WHAT TO DO:
Where does the string "shranjevanje" occur in the records? Copy each line that holds it.

Data entries
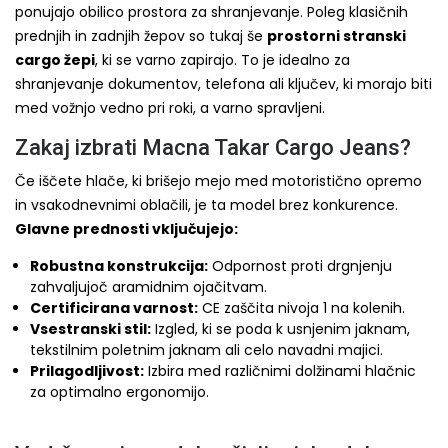
ponujajo obilico prostora za shranjevanje. Poleg klasičnih
prednjih in zadnjih žepov so tukaj še
prostorni stranski
cargo žepi
, ki se varno zapirajo. To je idealno za
shranjevanje dokumentov, telefona ali ključev, ki morajo biti
med vožnjo vedno pri roki, a varno spravljeni.
Zakaj izbrati Macna Takar Cargo Jeans?
Če iščete hlače, ki brišejo mejo med motoristično opremo
in vsakodnevnimi oblačili, je ta model brez konkurence.
Glavne prednosti vključujejo:
Robustna konstrukcija:
Odpornost proti drgnjenju
zahvaljujoč aramidnim ojačitvam.
Certificirana varnost:
CE zaščita nivoja 1 na kolenih.
Vsestranski stil:
Izgled, ki se poda k usnjenim jaknam,
tekstilnim poletnim jaknam ali celo navadni majici.
Prilagodljivost:
Izbira med različnimi dolžinami hlačnic
za optimalno ergonomijo.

WRITTEN RESPONSE:
ponujajo obilico prostora za shranjevanje. Poleg klasičnih
shranjevanje dokumentov, telefona ali ključev, ki morajo biti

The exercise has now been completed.